For large documents, extract text first and then analyze.

Step 2: Determine Schema

If the user provided:

A preset name → use the matching schema above
Custom fields → build a flat JSON schema from the field names, inferring types from field names (e.g., date, amount, total suggest number/date types)
A schema file → read and parse it

Step 3: Extract Data

Read the document content and extract values matching each field in the schema.

Extraction rules:

Dates: Normalize to ISO 8601 (YYYY-MM-DD). Handle "January 5, 2026", "01/05/2026", "5 Jan 2026", etc.
Numbers: Strip currency symbols and commas. Store as plain numbers.
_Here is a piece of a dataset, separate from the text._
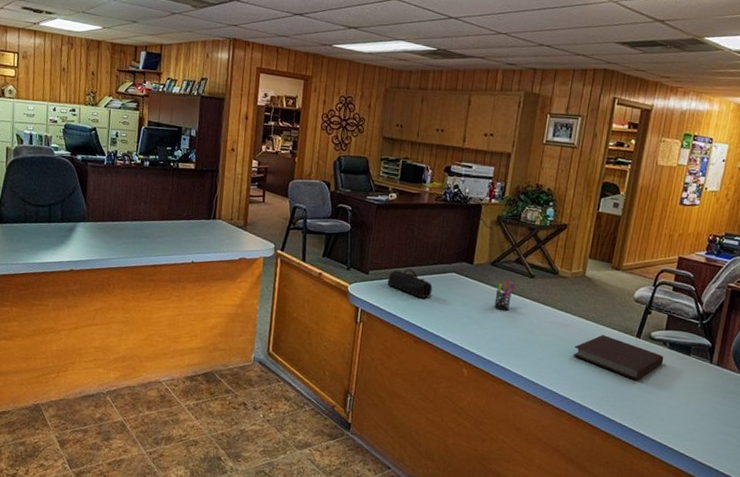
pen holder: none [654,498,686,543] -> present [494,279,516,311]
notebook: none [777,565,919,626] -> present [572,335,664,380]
Store currency separately.
Arrays: Extract all matching items (e.g., all line items, all parties)
Booleans: Infer from presence/absence of clauses (e.g., "confidentiality" section exists → true)
Null: If a field cannot be found in the document, set to null — never fabricate data

Step 4: Validate

After extraction, validate:

Required fields have values (warn if missing, don't fail)
Dates are valid ISO 8601
Numbers are parseable
Line items / arrays have consistent structure
Totals add up where applicable (e.g., subtotal + tax = total)

Flag any inconsistencies:

⚠ Line items sum to $4,231.00 but invoice total shows $4,331.00

Step 5: Write Output

JSON output (default):

{
  "source": "invoice-001.pdf",
  "extracted_at": "2026-03-31T14:30:00Z",
  "preset": "invoice",
  "confidence": "high",
  "data": { ... },
  "warnings": []
}

CSV output (for batch): Flatten nested objects. One row per document. Arrays become semicolon-delimited strings.

Markdown output: Render as a clean markdown table or key-value list.

Batch Mode

When processing multiple files:

Extract each file against the same schema
Report progress: Extracting 5/23: receipt-005.pdf...
Aggregate results:
- JSON: array of extraction objects
- CSV: one row per document, header row from schema fields

Report summary:

✓ Extracted 23/23 files
  Preset: invoice
  Format: csv
  Output: invoices.csv
  Warnings: 2 files had missing fields

Error Handling

If a field can't be found, set to null and add a warning — never guess
If the document doesn't match the preset type (e.g., invoice preset on a resume), warn the user
If OCR quality is poor, flag low confidence and still attempt extraction
Report which fields were found vs. missing for each document

Custom Schema Example

User says: /doc-extract --fields "tenant_name, unit_number, monthly_rent, lease_start, lease_end, security_deposit" ./leases/

Build schema:

{
  "tenant_name": "string",
  "unit_number": "string",
  "monthly_rent": "number",
  "lease_start": "date",
  "lease_end": "date",
  "security_deposit": "number"
}

Then extract each file against this schema.